I had this problem this morning where some VMs state changed to POWEROFF and I don’t understand why. I was not interacting with OpenNebula (I was sleeping) and the VMs state changed to SAVE_MIGRATE, PROLOG_MIGRATE, BOOT_MIGRATE. The command “/var/tmp/one/vnm/802.1Q/clean” failed and finally, the VM entered POWEROFF state.
My problem comes from the Polkitd error below on the host. It is also related to this post. I will try the Vlastimil_Holer solution.
dec 19 01:43:29 x10 kernel: traps: polkitd[22331] general protection ip:7f8439aa27f2 sp:7fff04b9cb10 error:0 in libmozjs-17.0.so[7f8439966000+3af000]
dec 19 01:43:29 x10 libvirtd[1747]: error from service: CheckAuthorization: Message did not receive a reply (timeout by message bus)
dec 19 01:43:29 x10 libvirtd[1747]: End of file while reading data: Erreur d’entrée/sortie
I had similar problem when prepare migration script for migrate VMs between clusters. I made several mistakes there, so my VMs where counted on multiple hosts.

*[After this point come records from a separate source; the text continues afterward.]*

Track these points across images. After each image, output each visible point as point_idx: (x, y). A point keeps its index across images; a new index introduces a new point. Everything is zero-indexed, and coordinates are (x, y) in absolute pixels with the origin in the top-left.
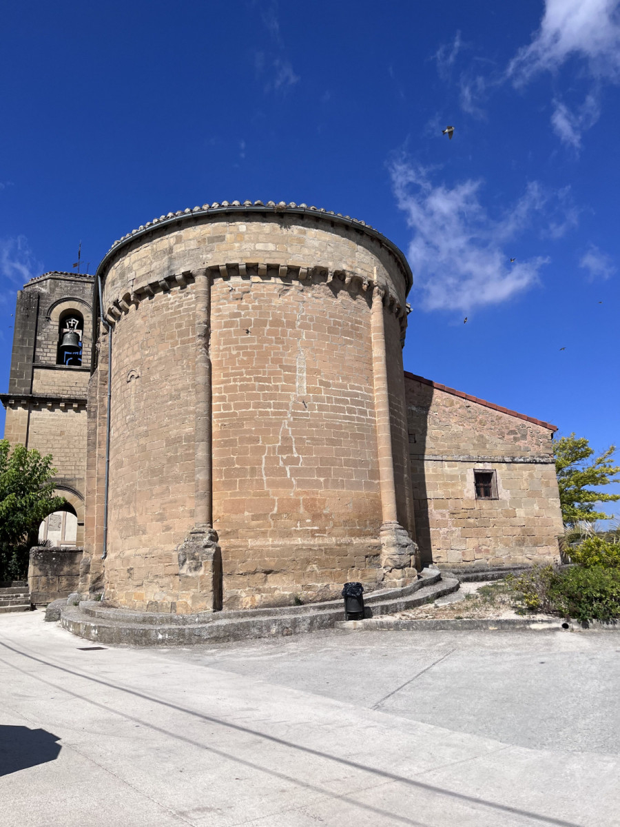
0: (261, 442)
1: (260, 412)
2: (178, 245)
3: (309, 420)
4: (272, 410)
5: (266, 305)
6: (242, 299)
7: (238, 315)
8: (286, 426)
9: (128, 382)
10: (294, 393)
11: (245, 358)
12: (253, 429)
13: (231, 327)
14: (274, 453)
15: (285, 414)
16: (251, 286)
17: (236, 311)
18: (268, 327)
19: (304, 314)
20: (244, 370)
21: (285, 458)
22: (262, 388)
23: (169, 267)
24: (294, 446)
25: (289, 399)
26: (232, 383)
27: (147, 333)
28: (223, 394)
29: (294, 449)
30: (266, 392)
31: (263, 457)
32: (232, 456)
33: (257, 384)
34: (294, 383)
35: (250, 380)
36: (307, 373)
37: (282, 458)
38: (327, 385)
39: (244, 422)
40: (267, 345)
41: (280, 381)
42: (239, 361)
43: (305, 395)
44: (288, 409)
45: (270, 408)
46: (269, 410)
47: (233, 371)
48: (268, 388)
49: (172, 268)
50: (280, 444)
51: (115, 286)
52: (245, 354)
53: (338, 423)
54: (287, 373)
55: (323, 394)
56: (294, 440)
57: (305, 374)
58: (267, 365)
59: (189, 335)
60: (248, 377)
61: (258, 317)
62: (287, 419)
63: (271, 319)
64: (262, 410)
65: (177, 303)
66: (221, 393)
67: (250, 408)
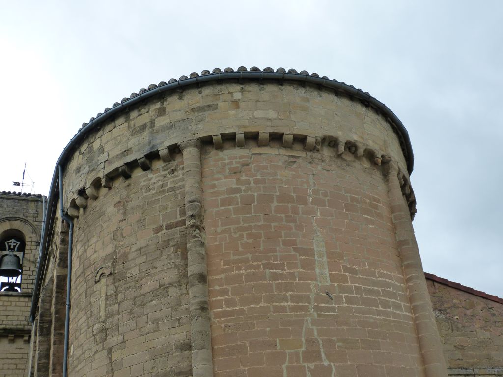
0: (279, 347)
1: (274, 307)
2: (161, 118)
3: (337, 316)
4: (289, 303)
5: (271, 178)
6: (240, 172)
7: (238, 191)
8: (310, 325)
9: (96, 282)
10: (315, 282)
11: (250, 241)
12: (268, 329)
13: (229, 205)
14: (298, 361)
15: (306, 309)
16: (251, 158)
17: (234, 186)
18: (275, 204)
19: (315, 188)
20: (249, 256)
21: (312, 367)
22: (275, 277)
23: (150, 142)
24: (322, 350)
25: (310, 290)
26: (235, 272)
27: (122, 221)
28: (224, 287)
29: (323, 355)
30: (280, 281)
31: (284, 366)
32: (242, 367)
33: (267, 271)
34: (313, 269)
35: (258, 267)
36: (328, 257)
37: (309, 368)
38: (353, 272)
39: (255, 322)
40: (276, 224)
41: (297, 268)
42: (242, 244)
43: (328, 284)
44: (310, 303)
45: (287, 302)
46: (286, 304)
47: (236, 257)
48: (282, 276)
49: (154, 142)
50: (303, 349)
51: (81, 173)
52: (250, 236)
53: (372, 320)
54: (303, 257)
55: (350, 284)
56: (321, 342)
57: (325, 259)
58: (278, 249)
59: (176, 218)
60: (255, 263)
61: (262, 193)
62: (310, 315)
63: (278, 194)
64: (277, 304)
65: (160, 183)
66: (222, 285)
67: (260, 302)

So if you have, this two types of alternating repeating messages in the vm log:
[Z0][LCM][I]: VM found again by the drivers
[Z0][VM][I]: New LCM state is RUNNING
and
[Z0][LCM][I]: VM running but monitor state is POWEROFF
[Z0][VM][I]: New LCM state is SHUTDOWN_POWEROFF
[Z0][VM][I]: New state is POWEROFF
[Z0][VM][I]: New LCM state is LCM_INIT
And long placement history with a lot of monitor operations, you have exactly same situation.

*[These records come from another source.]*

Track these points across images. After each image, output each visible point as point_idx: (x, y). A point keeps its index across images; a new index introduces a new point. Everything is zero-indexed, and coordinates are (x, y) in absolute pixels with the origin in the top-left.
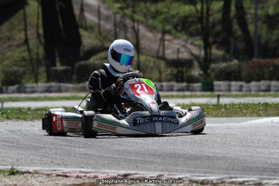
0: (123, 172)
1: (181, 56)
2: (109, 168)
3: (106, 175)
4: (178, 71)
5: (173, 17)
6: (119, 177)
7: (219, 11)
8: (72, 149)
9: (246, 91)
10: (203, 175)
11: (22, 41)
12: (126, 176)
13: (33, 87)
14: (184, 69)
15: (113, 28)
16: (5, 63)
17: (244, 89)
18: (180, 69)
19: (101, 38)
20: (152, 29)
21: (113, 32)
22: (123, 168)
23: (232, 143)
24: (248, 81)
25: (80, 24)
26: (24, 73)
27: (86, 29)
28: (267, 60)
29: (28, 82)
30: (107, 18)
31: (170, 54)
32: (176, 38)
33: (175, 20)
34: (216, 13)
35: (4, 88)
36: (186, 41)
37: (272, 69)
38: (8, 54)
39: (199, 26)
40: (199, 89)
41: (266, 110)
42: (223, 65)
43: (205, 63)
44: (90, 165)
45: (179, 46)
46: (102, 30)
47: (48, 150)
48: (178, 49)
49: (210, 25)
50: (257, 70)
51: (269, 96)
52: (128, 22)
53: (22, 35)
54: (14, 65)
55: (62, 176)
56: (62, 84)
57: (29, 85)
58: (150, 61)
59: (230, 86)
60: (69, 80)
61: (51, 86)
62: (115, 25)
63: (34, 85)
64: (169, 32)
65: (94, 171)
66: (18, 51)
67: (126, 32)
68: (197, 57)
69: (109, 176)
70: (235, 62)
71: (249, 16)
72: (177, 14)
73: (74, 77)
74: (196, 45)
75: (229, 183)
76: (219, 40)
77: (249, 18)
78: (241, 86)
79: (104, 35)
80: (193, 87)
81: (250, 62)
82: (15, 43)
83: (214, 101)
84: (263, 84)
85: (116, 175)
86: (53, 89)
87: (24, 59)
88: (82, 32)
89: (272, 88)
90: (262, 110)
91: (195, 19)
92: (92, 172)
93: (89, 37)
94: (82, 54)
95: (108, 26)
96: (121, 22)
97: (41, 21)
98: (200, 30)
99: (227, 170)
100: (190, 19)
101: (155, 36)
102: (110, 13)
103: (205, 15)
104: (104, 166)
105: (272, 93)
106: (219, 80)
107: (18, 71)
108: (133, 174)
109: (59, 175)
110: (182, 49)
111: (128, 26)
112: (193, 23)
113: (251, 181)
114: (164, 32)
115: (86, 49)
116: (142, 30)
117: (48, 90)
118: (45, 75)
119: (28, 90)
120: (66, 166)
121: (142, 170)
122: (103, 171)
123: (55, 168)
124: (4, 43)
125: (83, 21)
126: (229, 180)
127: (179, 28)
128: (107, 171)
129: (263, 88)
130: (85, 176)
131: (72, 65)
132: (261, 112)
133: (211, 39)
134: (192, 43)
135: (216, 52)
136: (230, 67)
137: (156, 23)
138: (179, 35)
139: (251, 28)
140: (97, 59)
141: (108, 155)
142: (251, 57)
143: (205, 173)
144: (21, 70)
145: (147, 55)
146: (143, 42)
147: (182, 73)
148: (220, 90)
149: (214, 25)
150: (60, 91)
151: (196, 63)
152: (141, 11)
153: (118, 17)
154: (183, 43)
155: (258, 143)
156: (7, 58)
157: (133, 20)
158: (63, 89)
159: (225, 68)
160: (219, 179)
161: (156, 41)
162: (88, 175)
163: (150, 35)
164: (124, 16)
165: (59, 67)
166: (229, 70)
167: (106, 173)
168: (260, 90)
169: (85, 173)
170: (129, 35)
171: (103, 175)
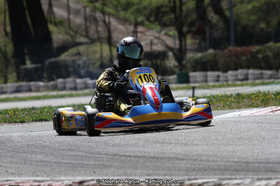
0: (79, 179)
1: (155, 48)
2: (65, 175)
3: (61, 183)
4: (152, 63)
5: (145, 8)
6: (74, 185)
9: (224, 81)
12: (81, 183)
13: (2, 88)
14: (159, 62)
15: (83, 22)
17: (221, 79)
18: (154, 61)
19: (71, 33)
20: (124, 21)
21: (83, 27)
22: (80, 175)
24: (225, 71)
25: (49, 19)
27: (56, 24)
28: (244, 48)
30: (77, 12)
32: (149, 29)
33: (147, 12)
36: (159, 32)
37: (249, 56)
39: (172, 16)
40: (174, 81)
42: (199, 55)
43: (180, 54)
45: (152, 38)
46: (72, 25)
48: (151, 41)
49: (184, 14)
50: (233, 58)
51: (247, 85)
52: (99, 15)
56: (32, 83)
59: (206, 76)
60: (40, 79)
61: (21, 86)
62: (86, 19)
63: (3, 85)
64: (141, 24)
65: (48, 179)
67: (97, 25)
68: (171, 49)
69: (64, 184)
70: (211, 51)
72: (150, 4)
73: (45, 75)
74: (170, 36)
76: (194, 29)
78: (218, 76)
79: (75, 29)
80: (168, 80)
81: (226, 51)
84: (241, 73)
85: (71, 183)
86: (22, 88)
88: (52, 28)
89: (250, 76)
90: (234, 102)
91: (167, 9)
93: (59, 33)
95: (78, 20)
96: (91, 16)
97: (8, 18)
98: (174, 20)
100: (163, 9)
101: (126, 29)
102: (79, 7)
103: (178, 4)
104: (60, 173)
105: (249, 82)
106: (195, 71)
108: (89, 181)
111: (99, 19)
112: (165, 13)
114: (137, 24)
116: (114, 23)
117: (18, 90)
118: (15, 74)
121: (99, 175)
122: (58, 178)
125: (52, 16)
127: (152, 19)
128: (63, 178)
129: (240, 77)
130: (39, 185)
131: (42, 63)
132: (233, 104)
133: (185, 29)
134: (166, 34)
135: (189, 41)
136: (205, 57)
137: (128, 15)
138: (153, 26)
139: (227, 13)
142: (229, 45)
146: (115, 35)
147: (156, 65)
148: (196, 82)
149: (187, 15)
150: (30, 90)
151: (170, 54)
152: (111, 3)
153: (88, 10)
154: (157, 35)
155: (222, 140)
157: (103, 13)
158: (33, 88)
159: (201, 58)
161: (128, 33)
162: (42, 184)
163: (121, 27)
164: (95, 9)
165: (29, 65)
166: (205, 60)
167: (62, 181)
168: (238, 80)
169: (39, 181)
170: (100, 29)
171: (57, 184)
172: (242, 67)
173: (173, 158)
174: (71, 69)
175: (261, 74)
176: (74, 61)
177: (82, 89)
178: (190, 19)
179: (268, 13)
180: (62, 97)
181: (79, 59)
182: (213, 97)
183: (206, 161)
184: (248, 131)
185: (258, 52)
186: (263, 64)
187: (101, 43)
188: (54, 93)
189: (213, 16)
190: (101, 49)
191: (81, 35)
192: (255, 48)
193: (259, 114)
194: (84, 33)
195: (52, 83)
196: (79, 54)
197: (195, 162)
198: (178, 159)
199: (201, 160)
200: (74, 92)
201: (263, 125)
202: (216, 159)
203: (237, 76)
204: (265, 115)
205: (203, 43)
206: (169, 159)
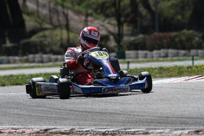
0: (45, 127)
1: (101, 33)
2: (34, 125)
5: (93, 3)
6: (41, 132)
9: (150, 57)
10: (105, 127)
12: (46, 130)
15: (48, 13)
17: (148, 56)
18: (100, 43)
19: (39, 20)
20: (78, 13)
21: (48, 17)
22: (45, 124)
24: (151, 50)
25: (23, 10)
27: (28, 14)
28: (166, 34)
30: (44, 6)
32: (96, 19)
33: (95, 6)
36: (103, 21)
37: (169, 40)
39: (113, 9)
42: (132, 38)
43: (119, 37)
45: (98, 25)
46: (40, 15)
48: (98, 28)
50: (158, 41)
51: (167, 61)
52: (59, 8)
56: (11, 58)
59: (137, 54)
60: (16, 54)
61: (2, 59)
62: (50, 11)
64: (91, 15)
65: (23, 127)
67: (58, 15)
68: (113, 34)
69: (34, 131)
70: (141, 36)
73: (20, 52)
74: (111, 24)
76: (129, 19)
77: (151, 2)
78: (146, 54)
79: (42, 18)
81: (152, 36)
83: (125, 66)
84: (162, 52)
85: (38, 130)
86: (4, 61)
88: (25, 17)
89: (169, 55)
90: (158, 73)
91: (110, 4)
92: (21, 128)
93: (30, 21)
95: (45, 12)
96: (54, 9)
98: (114, 13)
100: (107, 5)
101: (80, 18)
102: (46, 2)
103: (117, 1)
104: (31, 123)
105: (169, 58)
106: (129, 49)
108: (52, 129)
110: (101, 28)
111: (60, 11)
112: (107, 8)
113: (140, 131)
114: (87, 15)
115: (28, 30)
116: (71, 14)
117: (0, 63)
122: (29, 127)
125: (25, 9)
127: (99, 11)
128: (32, 127)
129: (162, 55)
130: (16, 132)
131: (18, 43)
132: (157, 75)
133: (122, 19)
134: (108, 23)
135: (125, 28)
136: (137, 40)
137: (81, 8)
138: (98, 16)
139: (153, 8)
143: (107, 126)
146: (72, 24)
147: (101, 45)
148: (130, 58)
149: (124, 9)
150: (9, 62)
151: (112, 37)
153: (52, 5)
154: (101, 23)
157: (63, 6)
158: (12, 61)
159: (134, 41)
160: (116, 130)
161: (81, 22)
162: (18, 131)
163: (76, 17)
164: (57, 4)
165: (8, 44)
166: (136, 42)
167: (32, 129)
168: (160, 57)
170: (61, 18)
171: (29, 131)
172: (163, 48)
173: (113, 113)
174: (39, 48)
175: (178, 53)
176: (41, 42)
177: (47, 62)
178: (126, 12)
179: (183, 8)
180: (32, 67)
181: (45, 40)
183: (137, 116)
184: (168, 94)
185: (176, 36)
186: (179, 46)
187: (61, 29)
188: (26, 65)
189: (143, 10)
190: (61, 33)
191: (47, 23)
192: (173, 34)
193: (176, 82)
194: (49, 21)
195: (25, 57)
196: (45, 36)
197: (130, 117)
198: (116, 114)
199: (134, 115)
200: (41, 65)
201: (179, 90)
202: (144, 114)
203: (160, 54)
204: (181, 83)
205: (135, 30)
206: (111, 113)
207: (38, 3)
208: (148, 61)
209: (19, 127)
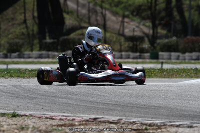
0: (93, 116)
1: (136, 34)
2: (83, 114)
4: (134, 45)
5: (130, 5)
6: (90, 120)
7: (164, 2)
8: (57, 99)
9: (182, 60)
10: (150, 119)
11: (22, 21)
12: (95, 119)
13: (29, 54)
14: (138, 43)
15: (87, 13)
16: (10, 36)
17: (181, 58)
18: (135, 43)
19: (78, 20)
20: (115, 14)
21: (87, 16)
22: (93, 114)
23: (172, 97)
24: (184, 52)
25: (63, 9)
26: (23, 44)
27: (68, 13)
28: (198, 38)
29: (26, 50)
30: (84, 6)
31: (128, 32)
32: (132, 20)
33: (132, 8)
34: (162, 3)
35: (9, 54)
36: (139, 23)
38: (12, 30)
39: (149, 12)
40: (148, 57)
41: (196, 73)
42: (166, 41)
43: (153, 39)
44: (70, 111)
45: (134, 27)
46: (79, 14)
47: (40, 100)
48: (134, 29)
49: (157, 12)
50: (190, 44)
51: (199, 63)
52: (98, 8)
53: (22, 17)
54: (16, 38)
55: (50, 118)
56: (50, 53)
57: (27, 53)
58: (113, 37)
59: (170, 56)
61: (42, 54)
62: (89, 11)
63: (30, 53)
64: (127, 17)
65: (72, 115)
66: (19, 28)
67: (97, 15)
68: (147, 35)
69: (84, 119)
70: (174, 38)
71: (185, 6)
72: (134, 3)
73: (59, 47)
74: (146, 26)
75: (169, 126)
76: (163, 22)
77: (185, 7)
78: (179, 56)
79: (81, 17)
80: (144, 56)
81: (185, 39)
82: (17, 22)
83: (159, 66)
84: (194, 54)
85: (88, 119)
86: (44, 56)
87: (23, 34)
88: (65, 15)
91: (146, 8)
92: (71, 116)
93: (70, 19)
94: (65, 31)
95: (84, 11)
96: (93, 9)
97: (35, 7)
98: (150, 15)
99: (168, 116)
100: (143, 7)
101: (117, 19)
102: (85, 2)
103: (153, 4)
104: (79, 112)
106: (162, 51)
107: (19, 42)
108: (100, 118)
109: (47, 118)
110: (136, 29)
111: (98, 11)
112: (145, 10)
113: (185, 124)
114: (124, 16)
115: (68, 27)
116: (108, 15)
117: (40, 57)
118: (38, 46)
119: (26, 56)
120: (52, 111)
121: (107, 115)
122: (79, 115)
123: (45, 113)
124: (9, 22)
125: (66, 8)
126: (169, 124)
127: (135, 14)
128: (82, 115)
129: (194, 57)
130: (66, 119)
131: (58, 39)
132: (193, 75)
133: (157, 22)
134: (144, 25)
135: (161, 31)
136: (170, 42)
137: (118, 10)
138: (135, 18)
140: (75, 35)
141: (83, 104)
142: (186, 35)
143: (152, 118)
144: (21, 41)
145: (112, 33)
146: (109, 23)
147: (137, 46)
148: (163, 59)
149: (160, 12)
150: (48, 57)
151: (146, 39)
153: (91, 5)
154: (137, 25)
155: (190, 97)
156: (12, 33)
157: (102, 7)
158: (51, 56)
159: (168, 42)
160: (162, 123)
161: (118, 22)
162: (68, 118)
163: (113, 18)
164: (96, 4)
165: (48, 40)
166: (170, 44)
167: (82, 117)
168: (192, 59)
169: (66, 116)
170: (99, 18)
171: (79, 119)
172: (195, 51)
176: (79, 39)
181: (82, 38)
182: (179, 69)
191: (85, 22)
194: (87, 21)
196: (83, 34)
207: (78, 3)
208: (180, 63)
209: (69, 115)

That is how did I solved it.
find duplicated vms:
onehost list -x | xmlstarlet sel -t -v '/HOST_POOL/HOST/VMS/ID' -n | sort | uniq -c | sort | while read dup vm; do
if [ "$dup" != "1" ]; then
echo "vm $vm duplicated $dup times, on hosts:"
onehost list -x | xmlstarlet sel -t -v "/HOST_POOL/HOST[VMS/ID/.=${vm}]/ID" -n
fi
done